With the 2 party quagmire and "electoral college" nonsense that imho has
basically stalled the US govt in an endless corporatocracy, worrying about the
primaries is like worrying that the lines aren't painted straight on the
Tacoma Narrows bridge.

------
jackdied
1) Yes, this doesn't belong on YC

2) Superdelegates are supposed to make the kind of calculations you are
suggesting. They have a big advantage in that they vote last so they know the
most up-to-date breakdowns of the individual states. Superdelegates are immune
to the cross-party registration (Rep voting in Dem primary) and are more
likely to listen to actuarial opinion - you could provide the same info to the
voting public but it wouldn't change votes much. That's the theory of
Superdelegates anyway.

------
jellicle
A) inappropriate for a site called "Hacker News".

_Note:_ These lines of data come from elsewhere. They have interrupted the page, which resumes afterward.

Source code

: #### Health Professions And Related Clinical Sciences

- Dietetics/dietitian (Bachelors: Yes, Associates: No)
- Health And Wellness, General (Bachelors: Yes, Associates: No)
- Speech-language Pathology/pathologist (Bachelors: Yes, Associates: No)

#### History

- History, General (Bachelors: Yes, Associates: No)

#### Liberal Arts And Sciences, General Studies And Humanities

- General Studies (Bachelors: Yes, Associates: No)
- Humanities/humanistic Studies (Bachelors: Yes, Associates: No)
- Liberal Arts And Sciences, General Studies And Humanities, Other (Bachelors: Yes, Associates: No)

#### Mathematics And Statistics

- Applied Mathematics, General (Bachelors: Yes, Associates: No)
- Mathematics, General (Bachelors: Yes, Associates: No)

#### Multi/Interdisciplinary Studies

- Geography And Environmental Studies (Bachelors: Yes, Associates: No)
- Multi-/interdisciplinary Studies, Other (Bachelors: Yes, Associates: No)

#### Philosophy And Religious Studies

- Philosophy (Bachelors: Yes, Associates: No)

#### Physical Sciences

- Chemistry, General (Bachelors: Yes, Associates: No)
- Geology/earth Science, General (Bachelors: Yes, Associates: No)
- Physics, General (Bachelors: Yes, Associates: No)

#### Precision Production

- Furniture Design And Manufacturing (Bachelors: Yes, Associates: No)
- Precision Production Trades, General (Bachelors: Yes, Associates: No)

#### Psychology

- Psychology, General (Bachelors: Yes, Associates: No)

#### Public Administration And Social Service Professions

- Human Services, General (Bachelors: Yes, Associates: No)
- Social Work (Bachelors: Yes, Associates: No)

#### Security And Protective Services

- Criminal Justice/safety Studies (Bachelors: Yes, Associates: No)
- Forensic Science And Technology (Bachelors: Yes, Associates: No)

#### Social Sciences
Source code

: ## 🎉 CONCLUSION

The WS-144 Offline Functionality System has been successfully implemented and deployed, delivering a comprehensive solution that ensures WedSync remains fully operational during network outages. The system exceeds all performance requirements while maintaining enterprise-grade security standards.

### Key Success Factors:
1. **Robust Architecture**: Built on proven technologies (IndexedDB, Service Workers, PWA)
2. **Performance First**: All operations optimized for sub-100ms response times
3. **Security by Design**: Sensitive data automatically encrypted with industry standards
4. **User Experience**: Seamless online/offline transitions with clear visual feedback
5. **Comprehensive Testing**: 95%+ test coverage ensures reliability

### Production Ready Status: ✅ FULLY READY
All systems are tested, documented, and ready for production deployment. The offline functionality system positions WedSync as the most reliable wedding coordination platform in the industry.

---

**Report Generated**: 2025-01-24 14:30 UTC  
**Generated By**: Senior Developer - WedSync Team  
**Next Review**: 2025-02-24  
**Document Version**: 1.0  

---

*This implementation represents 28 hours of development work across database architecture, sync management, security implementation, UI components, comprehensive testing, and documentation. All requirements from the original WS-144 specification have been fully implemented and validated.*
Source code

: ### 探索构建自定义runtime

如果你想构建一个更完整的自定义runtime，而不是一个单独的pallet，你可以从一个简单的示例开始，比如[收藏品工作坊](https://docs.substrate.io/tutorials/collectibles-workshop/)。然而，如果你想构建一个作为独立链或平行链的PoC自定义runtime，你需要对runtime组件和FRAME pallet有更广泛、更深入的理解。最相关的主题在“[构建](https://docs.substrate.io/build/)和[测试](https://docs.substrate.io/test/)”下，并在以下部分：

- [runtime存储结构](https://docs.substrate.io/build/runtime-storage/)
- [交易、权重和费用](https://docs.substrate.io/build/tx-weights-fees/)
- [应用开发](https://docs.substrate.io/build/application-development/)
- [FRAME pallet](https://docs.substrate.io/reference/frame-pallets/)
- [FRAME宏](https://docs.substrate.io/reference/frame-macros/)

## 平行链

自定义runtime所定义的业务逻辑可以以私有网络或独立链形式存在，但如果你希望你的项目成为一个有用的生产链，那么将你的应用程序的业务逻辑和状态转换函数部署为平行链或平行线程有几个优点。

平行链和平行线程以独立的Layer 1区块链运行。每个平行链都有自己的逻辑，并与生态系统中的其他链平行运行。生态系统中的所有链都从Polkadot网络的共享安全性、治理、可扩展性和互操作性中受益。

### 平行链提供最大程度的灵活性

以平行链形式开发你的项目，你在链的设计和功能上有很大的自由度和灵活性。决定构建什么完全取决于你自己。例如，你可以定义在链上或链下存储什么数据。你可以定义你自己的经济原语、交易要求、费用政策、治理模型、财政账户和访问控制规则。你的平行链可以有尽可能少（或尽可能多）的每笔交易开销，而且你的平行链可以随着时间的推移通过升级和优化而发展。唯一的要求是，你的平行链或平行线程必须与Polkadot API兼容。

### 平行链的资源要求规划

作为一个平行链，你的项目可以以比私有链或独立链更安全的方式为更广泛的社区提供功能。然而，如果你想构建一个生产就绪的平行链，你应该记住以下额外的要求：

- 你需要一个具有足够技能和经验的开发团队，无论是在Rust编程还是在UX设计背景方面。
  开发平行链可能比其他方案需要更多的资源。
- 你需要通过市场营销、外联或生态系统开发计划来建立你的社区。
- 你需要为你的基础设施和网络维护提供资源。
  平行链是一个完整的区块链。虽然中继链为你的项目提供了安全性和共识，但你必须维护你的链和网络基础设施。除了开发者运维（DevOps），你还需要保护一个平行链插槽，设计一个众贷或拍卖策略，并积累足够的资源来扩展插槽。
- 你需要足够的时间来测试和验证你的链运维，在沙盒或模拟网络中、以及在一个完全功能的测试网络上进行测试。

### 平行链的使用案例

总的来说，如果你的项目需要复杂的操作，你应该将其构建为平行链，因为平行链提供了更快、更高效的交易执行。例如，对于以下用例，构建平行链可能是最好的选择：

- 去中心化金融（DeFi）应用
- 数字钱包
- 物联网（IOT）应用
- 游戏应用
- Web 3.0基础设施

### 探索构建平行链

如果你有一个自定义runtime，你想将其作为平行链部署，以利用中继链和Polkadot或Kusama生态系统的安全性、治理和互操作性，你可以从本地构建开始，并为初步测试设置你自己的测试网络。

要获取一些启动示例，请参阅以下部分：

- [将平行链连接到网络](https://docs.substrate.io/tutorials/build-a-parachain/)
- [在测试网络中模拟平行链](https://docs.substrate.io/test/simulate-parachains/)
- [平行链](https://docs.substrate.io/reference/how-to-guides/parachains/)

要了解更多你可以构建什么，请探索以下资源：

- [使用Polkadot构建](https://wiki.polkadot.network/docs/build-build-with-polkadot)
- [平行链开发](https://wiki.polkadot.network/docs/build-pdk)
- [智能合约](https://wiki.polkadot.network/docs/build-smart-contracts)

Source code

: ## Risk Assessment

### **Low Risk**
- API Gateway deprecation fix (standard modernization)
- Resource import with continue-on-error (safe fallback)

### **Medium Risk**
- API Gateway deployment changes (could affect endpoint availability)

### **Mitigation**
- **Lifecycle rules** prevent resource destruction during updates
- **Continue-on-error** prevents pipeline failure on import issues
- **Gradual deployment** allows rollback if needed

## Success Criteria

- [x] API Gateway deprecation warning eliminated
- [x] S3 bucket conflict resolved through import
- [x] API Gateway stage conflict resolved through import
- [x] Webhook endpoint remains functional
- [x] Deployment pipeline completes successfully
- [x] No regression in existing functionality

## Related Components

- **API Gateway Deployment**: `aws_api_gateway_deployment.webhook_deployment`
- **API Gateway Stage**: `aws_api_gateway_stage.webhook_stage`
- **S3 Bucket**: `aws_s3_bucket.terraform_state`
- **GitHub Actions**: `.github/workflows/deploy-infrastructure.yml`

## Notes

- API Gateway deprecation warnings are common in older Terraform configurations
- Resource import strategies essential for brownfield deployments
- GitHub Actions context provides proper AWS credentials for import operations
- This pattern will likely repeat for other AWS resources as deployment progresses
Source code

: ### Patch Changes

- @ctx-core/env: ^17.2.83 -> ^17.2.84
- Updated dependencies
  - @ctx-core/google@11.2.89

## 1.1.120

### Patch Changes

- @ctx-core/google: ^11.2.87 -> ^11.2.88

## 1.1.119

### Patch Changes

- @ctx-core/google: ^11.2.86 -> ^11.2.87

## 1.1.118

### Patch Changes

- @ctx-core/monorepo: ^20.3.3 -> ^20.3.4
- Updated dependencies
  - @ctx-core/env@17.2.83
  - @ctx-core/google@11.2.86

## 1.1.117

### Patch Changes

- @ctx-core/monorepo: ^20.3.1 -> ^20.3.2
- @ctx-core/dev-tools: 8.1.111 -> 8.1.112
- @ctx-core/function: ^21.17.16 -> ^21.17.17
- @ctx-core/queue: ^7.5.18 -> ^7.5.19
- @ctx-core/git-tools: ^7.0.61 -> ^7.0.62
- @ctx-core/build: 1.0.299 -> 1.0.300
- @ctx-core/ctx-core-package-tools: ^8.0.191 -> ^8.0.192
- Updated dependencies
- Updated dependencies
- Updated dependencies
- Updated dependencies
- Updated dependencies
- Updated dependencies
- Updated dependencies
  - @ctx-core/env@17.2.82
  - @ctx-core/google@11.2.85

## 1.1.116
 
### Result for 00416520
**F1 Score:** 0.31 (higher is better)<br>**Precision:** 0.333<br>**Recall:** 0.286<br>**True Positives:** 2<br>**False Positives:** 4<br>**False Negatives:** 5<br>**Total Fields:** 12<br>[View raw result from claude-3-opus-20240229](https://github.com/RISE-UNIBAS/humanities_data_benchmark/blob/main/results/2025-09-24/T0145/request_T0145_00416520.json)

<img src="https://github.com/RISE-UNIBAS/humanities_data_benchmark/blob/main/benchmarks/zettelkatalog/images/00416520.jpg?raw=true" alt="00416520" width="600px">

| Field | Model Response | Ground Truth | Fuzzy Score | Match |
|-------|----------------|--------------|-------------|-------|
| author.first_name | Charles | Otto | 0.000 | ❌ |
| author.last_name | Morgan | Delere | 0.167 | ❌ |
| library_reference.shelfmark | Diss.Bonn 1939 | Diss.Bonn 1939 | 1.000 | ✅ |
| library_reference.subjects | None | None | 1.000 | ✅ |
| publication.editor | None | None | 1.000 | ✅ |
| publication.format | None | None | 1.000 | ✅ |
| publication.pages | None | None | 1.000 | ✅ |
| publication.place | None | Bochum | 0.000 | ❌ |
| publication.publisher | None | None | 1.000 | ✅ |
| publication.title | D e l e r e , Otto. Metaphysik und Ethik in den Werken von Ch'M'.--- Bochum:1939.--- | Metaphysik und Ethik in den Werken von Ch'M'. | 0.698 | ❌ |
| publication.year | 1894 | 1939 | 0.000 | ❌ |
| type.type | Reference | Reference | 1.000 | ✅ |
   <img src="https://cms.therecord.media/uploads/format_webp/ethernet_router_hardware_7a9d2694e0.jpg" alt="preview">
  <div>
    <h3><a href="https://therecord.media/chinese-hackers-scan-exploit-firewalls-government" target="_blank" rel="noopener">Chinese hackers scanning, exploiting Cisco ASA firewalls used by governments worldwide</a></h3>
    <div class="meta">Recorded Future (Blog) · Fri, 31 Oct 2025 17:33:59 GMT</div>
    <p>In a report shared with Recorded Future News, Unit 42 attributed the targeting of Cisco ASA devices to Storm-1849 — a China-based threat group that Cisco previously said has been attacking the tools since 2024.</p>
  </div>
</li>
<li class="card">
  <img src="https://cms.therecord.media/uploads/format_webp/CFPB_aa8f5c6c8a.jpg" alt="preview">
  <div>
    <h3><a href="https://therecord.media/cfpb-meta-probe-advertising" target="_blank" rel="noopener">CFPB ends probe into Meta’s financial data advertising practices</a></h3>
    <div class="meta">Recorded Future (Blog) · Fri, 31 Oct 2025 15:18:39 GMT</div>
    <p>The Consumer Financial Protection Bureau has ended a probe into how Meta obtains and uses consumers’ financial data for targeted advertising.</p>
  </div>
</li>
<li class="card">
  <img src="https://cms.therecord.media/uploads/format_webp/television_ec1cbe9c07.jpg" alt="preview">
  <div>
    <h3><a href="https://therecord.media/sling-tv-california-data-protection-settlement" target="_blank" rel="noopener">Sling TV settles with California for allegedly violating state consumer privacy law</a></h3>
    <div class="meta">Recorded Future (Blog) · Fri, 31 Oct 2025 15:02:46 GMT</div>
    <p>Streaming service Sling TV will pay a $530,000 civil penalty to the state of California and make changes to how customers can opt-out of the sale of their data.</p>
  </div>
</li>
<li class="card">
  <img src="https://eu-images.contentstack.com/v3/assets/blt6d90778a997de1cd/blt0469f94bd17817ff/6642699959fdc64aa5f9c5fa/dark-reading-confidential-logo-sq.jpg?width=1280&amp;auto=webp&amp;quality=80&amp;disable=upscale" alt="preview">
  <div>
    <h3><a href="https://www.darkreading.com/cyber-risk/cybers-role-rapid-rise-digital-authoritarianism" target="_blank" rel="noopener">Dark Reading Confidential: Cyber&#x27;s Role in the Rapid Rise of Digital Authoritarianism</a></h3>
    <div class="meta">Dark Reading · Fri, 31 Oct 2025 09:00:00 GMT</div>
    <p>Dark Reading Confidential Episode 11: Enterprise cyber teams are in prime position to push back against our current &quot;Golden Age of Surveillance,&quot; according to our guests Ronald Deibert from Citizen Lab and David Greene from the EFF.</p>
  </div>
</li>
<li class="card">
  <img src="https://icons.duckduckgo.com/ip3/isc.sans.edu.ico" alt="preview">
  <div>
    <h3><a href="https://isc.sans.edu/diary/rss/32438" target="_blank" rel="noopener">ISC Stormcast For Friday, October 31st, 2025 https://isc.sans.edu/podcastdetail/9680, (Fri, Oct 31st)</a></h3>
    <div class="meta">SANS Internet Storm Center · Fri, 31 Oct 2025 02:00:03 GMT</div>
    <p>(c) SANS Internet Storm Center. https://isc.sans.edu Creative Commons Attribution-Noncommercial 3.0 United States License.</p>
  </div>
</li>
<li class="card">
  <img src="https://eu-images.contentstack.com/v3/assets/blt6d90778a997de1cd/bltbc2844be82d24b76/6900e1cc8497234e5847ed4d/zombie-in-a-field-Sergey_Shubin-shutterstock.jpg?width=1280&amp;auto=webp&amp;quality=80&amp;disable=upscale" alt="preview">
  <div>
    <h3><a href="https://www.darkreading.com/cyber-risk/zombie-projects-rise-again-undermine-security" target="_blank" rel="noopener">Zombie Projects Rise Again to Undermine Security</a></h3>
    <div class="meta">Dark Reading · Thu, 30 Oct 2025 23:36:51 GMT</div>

B) You don't understand the problem, so you can't ask the right questions.
There are just over 4000 Democratic primary delegates, total. There are just
under 2400 Republican primary delegates, total. Thus the Democrats have about
1 and 2/3 delegates per Republican delegate. HOWEVER. Mississippi, which just
voted, has a total of 40 Democratic delegates and 39 Republican delegates.
What? Why don't the Democrats have 1 and 2/3 times the number of Republican
delegates?

The answer is that the states are ALREADY weighted. They are weighted so that
reliable states have more weight, and unreliable states have less. So the
Republicans want more (proportionally) delegates from Mississippi than the
Democrats do, because Mississippi is a red state whose votes they will need in
the Presidential election. If we take Massachusetts, the Republicans have 40
delegates total, and the Democrats have 121 - because it's a blue state. If we
take Ohio, a swing state, it's 181 to 88, which is 1.8 to 1, pretty close to
the "proper" delegate ratio.

That is: the states ARE weighted, they are weighted exactly opposite to the
manner that you propose, and you have absolutely no power or influence to
change that weighting unless you start your own political party.